Using the Canadian Capital Markets as a Platform for International Growth
Certain transactions highlighted the potential to take advantage of more favourable market conditions in Canada in order to finance assets or operations abroad. For example, we saw a new spin on an old concept with IPOs by Eagle Energy Trust and Parallel Energy Trust. These transactions revived the Canadian income trust structure to acquire and hold oil and gas assets located entirely outside Canada – thus avoiding the application of Canadian SIFT taxation rules. This structure was extended to the real estate sector with the IPO of Dundee International REIT. This offering, which was completed in early August as market conditions began to deteriorate, was the largest ever Canadian real estate IPO in terms of total funds raised from the public. In addition to being notable for where the REIT’s initial portfolio of real estate was located (Germany, in that case), the transaction also demonstrated that a Canadian IPO could be used as a structure to partially finance the acquisition of assets from a third party seller, making this an alternative to a traditional acquisition by a strategic purchaser. More generally, these offerings were examples of Canadian management teams using the Canadian capital markets to develop international opportunities – marrying Canadian intellectual capital and financial capital to “go global”. However, for these and other issuers who managed to complete their financings while the market window was open, good timing was also important.

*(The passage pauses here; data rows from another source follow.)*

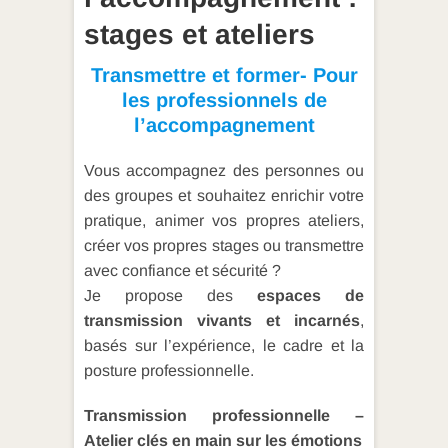
stages et ateliers
Transmettre et former-
Pour
les professionnels de
l’accompagnement
Vous accompagnez des personnes ou
des groupes et souhaitez enrichir votre
pratique, animer vos propres ateliers,
créer vos propres stages ou transmettre
avec confiance et sécurité ?
Je propose des
espaces de
transmission vivants et incarnés
,
basés sur l’expérience, le cadre et la
posture professionnelle.
Transmission professionnelle –
Atelier clés en main sur les émotions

Swisher Hygiene Inc., a U.S. business providing hygiene and sanitation products, took a different approach in order to access the Canadian markets. Swisher acquired Canadian public company CoolBrands International Inc. in a reverse take-over in late 2010. The Swisher transaction allowed a private U.S. business to access capital through a Canadian exchange listing as the first step in a strategy that would see Swisher ultimately become a U.S. public company. After completing its reverse take-over, Swisher redomiciled as a Delaware corporation, obtained a NASDAQ listing in early 2011 and completed several financings and acquisitions using its stock as currency. Swisher is now one of the largest U.S. businesses to be listed on the TSX and, in 2011, was cited by the Wall Street Journal as the most acquisitive company in the United States.

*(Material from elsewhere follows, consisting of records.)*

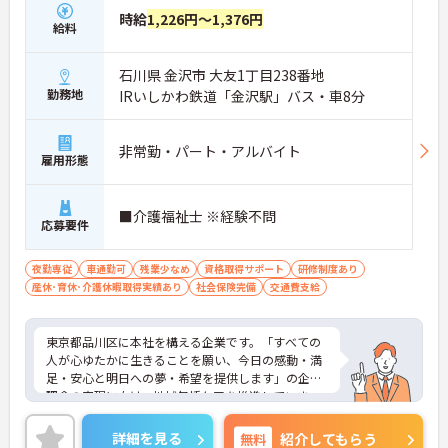
時給
1,226円～1,376円
給料
石川県 金沢市 大友1丁目238番地
勤務地
IRいしかわ鉄道「金沢駅」バス・車8分
非常勤・パート・アルバイト
雇用形態
■介護福祉士 ※経験不問
応募要件
夜勤専従
車通勤可
残業少なめ
資格取得サポート
研修制度あり
産休･育休･介護休暇取得実績あり
社会保険完備
交通費支給
東京都品川区に本社を構える企業です。「すべての
人が心ゆたかに生きることを願い、今日の感動・満
足・安心と明日への夢・希望を提供します」の企業
理念の実現に向け、地域包括ケアを推進していま
す。
ご興味のある方には、面接対策ポイントなど、さら
詳細を見る
無料
紹介してもらう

Greater Regulatory Scrutiny of Foreign Businesses
While the TSX and TSX-V continue to attract listings from international issuers, several high profile incidents in 2011 did put a spotlight on issuers with foreign assets. The OSC’s investigation of Sino Forest and Zungui Haixi (the Chinese maker of sportswear and footwear), together with the SEC’s approval of new rules for companies entering the U.S. market by way of reverse merger, highlighted some of the regulatory challenges associated with foreign businesses. These incidents are sure to result in greater regulatory scrutiny of any first time issuer with significant assets outside North America. Nevertheless, they should not obscure the most important reason why a reverse take-over or other alternative listing transaction should be considered by an issuer – they are less susceptible to changes in market conditions as compared with a traditional IPO. In uncertain times, issuers seeking a liquidity transaction should keep all options on the table.